* Work to be completed: Repeat word for word the line with "- 4.07 pages/session" and every line after it until the records below run out.
__________________________________________________
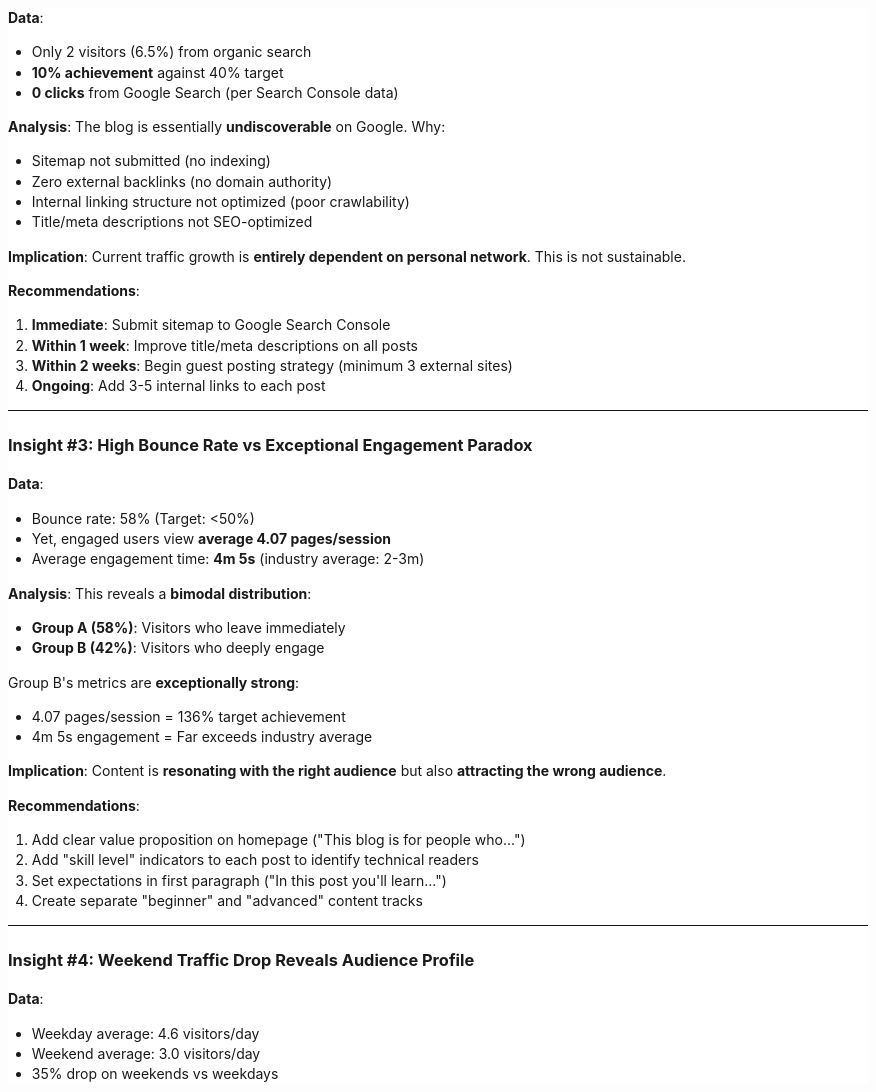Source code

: **Data**:
- Only 2 visitors (6.5%) from organic search
- **10% achievement** against 40% target
- **0 clicks** from Google Search (per Search Console data)

**Analysis**:
The blog is essentially **undiscoverable** on Google. Why:
- Sitemap not submitted (no indexing)
- Zero external backlinks (no domain authority)
- Internal linking structure not optimized (poor crawlability)
- Title/meta descriptions not SEO-optimized

**Implication**:
Current traffic growth is **entirely dependent on personal network**. This is not sustainable.

**Recommendations**:
1. **Immediate**: Submit sitemap to Google Search Console
2. **Within 1 week**: Improve title/meta descriptions on all posts
3. **Within 2 weeks**: Begin guest posting strategy (minimum 3 external sites)
4. **Ongoing**: Add 3-5 internal links to each post

---

### Insight #3: High Bounce Rate vs Exceptional Engagement Paradox

**Data**:
- Bounce rate: 58% (Target: <50%)
- Yet, engaged users view **average 4.07 pages/session**
- Average engagement time: **4m 5s** (industry average: 2-3m)

**Analysis**:
This reveals a **bimodal distribution**:
- **Group A (58%)**: Visitors who leave immediately
- **Group B (42%)**: Visitors who deeply engage

Group B's metrics are **exceptionally strong**:
- 4.07 pages/session = 136% target achievement
- 4m 5s engagement = Far exceeds industry average

**Implication**:
Content is **resonating with the right audience** but also **attracting the wrong audience**.

**Recommendations**:
1. Add clear value proposition on homepage ("This blog is for people who...")
2. Add "skill level" indicators to each post to identify technical readers
3. Set expectations in first paragraph ("In this post you'll learn...")
4. Create separate "beginner" and "advanced" content tracks

---

### Insight #4: Weekend Traffic Drop Reveals Audience Profile

**Data**:
- Weekday average: 4.6 visitors/day
- Weekend average: 3.0 visitors/day
- 35% drop on weekends vs weekdays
__________________________________________________
* Task result:
- 4.07 pages/session = 136% target achievement
- 4m 5s engagement = Far exceeds industry average

**Implication**:
Content is **resonating with the right audience** but also **attracting the wrong audience**.

**Recommendations**:
1. Add clear value proposition on homepage ("This blog is for people who...")
2. Add "skill level" indicators to each post to identify technical readers
3. Set expectations in first paragraph ("In this post you'll learn...")
4. Create separate "beginner" and "advanced" content tracks

---

### Insight #4: Weekend Traffic Drop Reveals Audience Profile

**Data**:
- Weekday average: 4.6 visitors/day
- Weekend average: 3.0 visitors/day
- 35% drop on weekends vs weekdays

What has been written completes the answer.